* Directive 1 *
Quote the passage from the rural economies extract starting with "There are special" and going on through "targeting poverty-reduction policies.", word for word.

* Extract *

>>>>>

Rebuilding Rural Economies

"On the Tohono O´odham Reservation, along the Mexico and Arizona border, tribal members are battling the devastating effects of a diabetes epidemic by restoring the cultivation of traditional drought-resistant crops. New farming operations devoted to traditional foods, such as tepary beans, are developing new jobs, increasing the tribe´s food security and self-sufficiency, and leading to healthier diets."

Healthy Food and Communities: A Decade of Community Food Projects in Action

Tohono O´odham is one project, in one area, to begin rebuilding a rural economy. Renewing agriculture around the US and developing new markets for farmers and ranchers is essential to rural and urban development, since all of us depend on farms for everything we eat. Spurring innovation and job creation is the key to ensuring the long-term future of rural America, which in turn supports the national´s farm economy and food system. Rural development policies must promote entrepreneurship in both the agriculture and non-agriculture sectors and build on individual and community assets.

Rural Challenges

There are special challenges facing rural communities. Rural America comprises over two thousand counties, contains 75% of the nation's land and is home to 17% (49 million) of the US population (USDA Economic Research Service). Workers in rural areas earn less money and experience higher rates of poverty and unemployment. Food insecurity is more common in rural areas and large cities than in other areas of the country. Rural child poverty rates remain higher than the rates for urban children (21% versus 18%), while the same time, the rural elderly face escalating rates of poverty. In 2003, 2.7 million rural children were poor, representing 36 percent of the rural poor. The geographic distribution of child poverty -- heavily concentrated in the South -- is important for targeting poverty-reduction policies.

<<<<<

* The input *
>>>>>

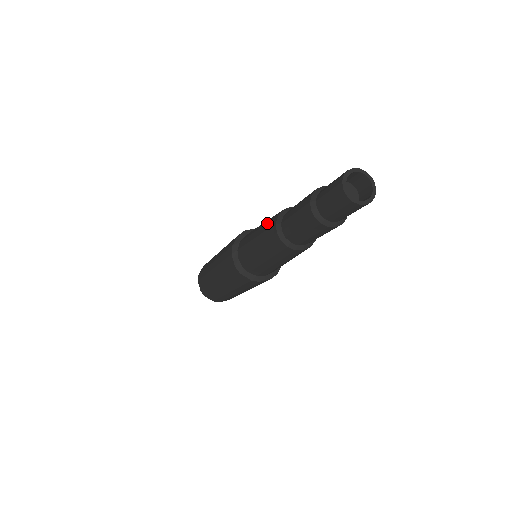
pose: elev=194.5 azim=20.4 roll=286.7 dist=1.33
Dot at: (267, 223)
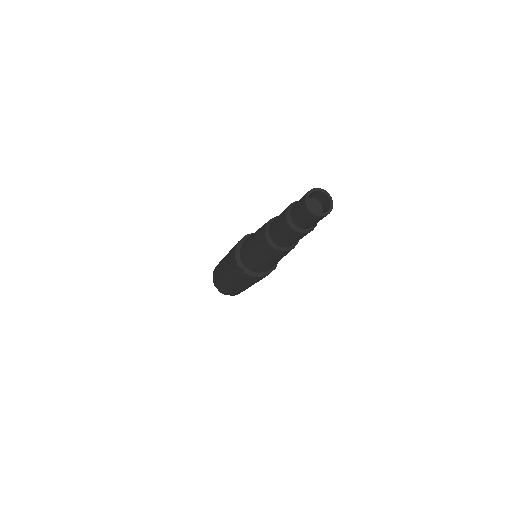
Dot at: (263, 225)
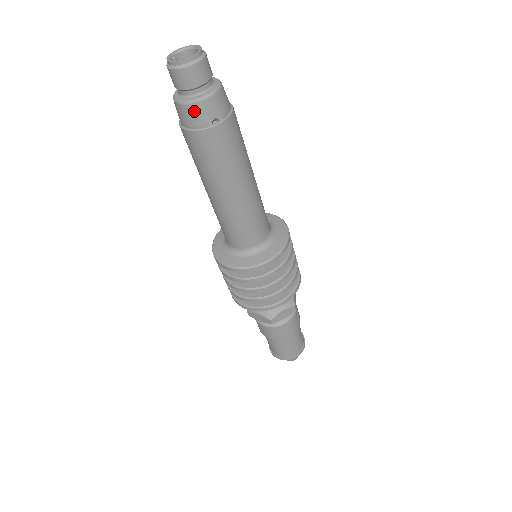
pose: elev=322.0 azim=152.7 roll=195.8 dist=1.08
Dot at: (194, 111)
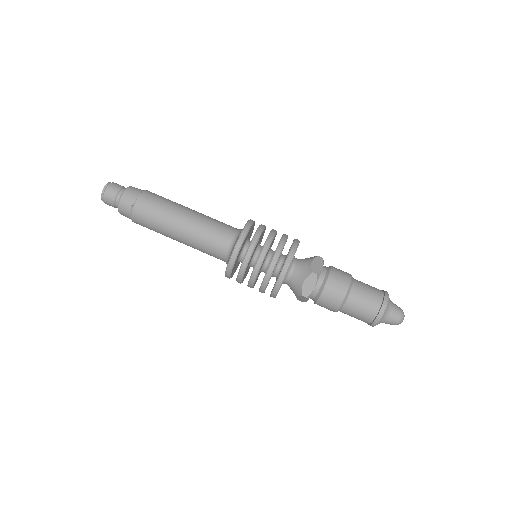
Dot at: (122, 211)
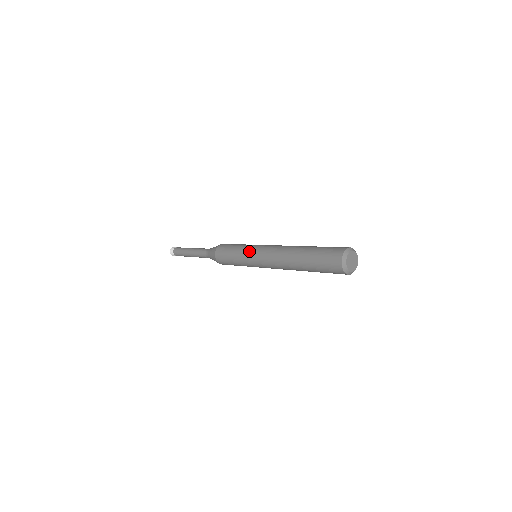
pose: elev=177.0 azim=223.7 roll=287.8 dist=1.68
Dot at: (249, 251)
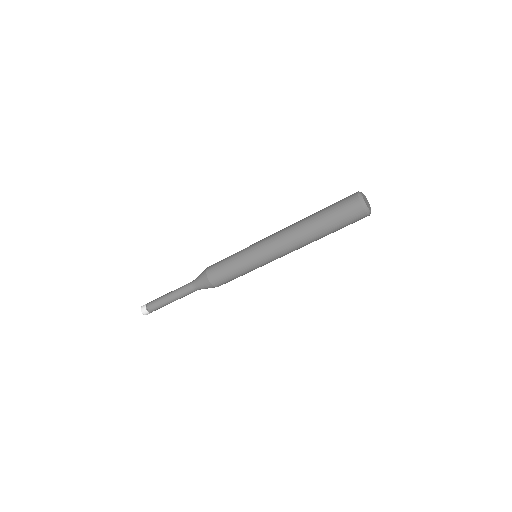
Dot at: (252, 244)
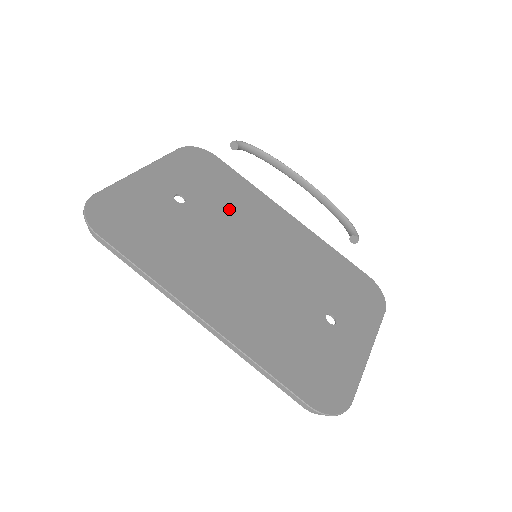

<<<<<

* Directive 2 *
Print every line of the records again word for word, omitting the pictures from your answer.

* Solution 1 *
There are special challenges facing rural communities. Rural America comprises over two thousand counties, contains 75% of the nation's land and is home to 17% (49 million) of the US population (USDA Economic Research Service). Workers in rural areas earn less money and experience higher rates of poverty and unemployment. Food insecurity is more common in rural areas and large cities than in other areas of the country. Rural child poverty rates remain higher than the rates for urban children (21% versus 18%), while the same time, the rural elderly face escalating rates of poverty. In 2003, 2.7 million rural children were poor, representing 36 percent of the rural poor. The geographic distribution of child poverty -- heavily concentrated in the South -- is important for targeting poverty-reduction policies.

* Solution 2 *
pose: elev=194.5 azim=20.4 roll=286.7 dist=1.33
Dot at: (267, 223)
Dot at: (263, 225)
pose: elev=322.0 azim=152.7 roll=195.8 dist=1.08
Dot at: (194, 111)
Dot at: (122, 211)
pose: elev=177.0 azim=223.7 roll=287.8 dist=1.68
Dot at: (249, 251)
Dot at: (252, 244)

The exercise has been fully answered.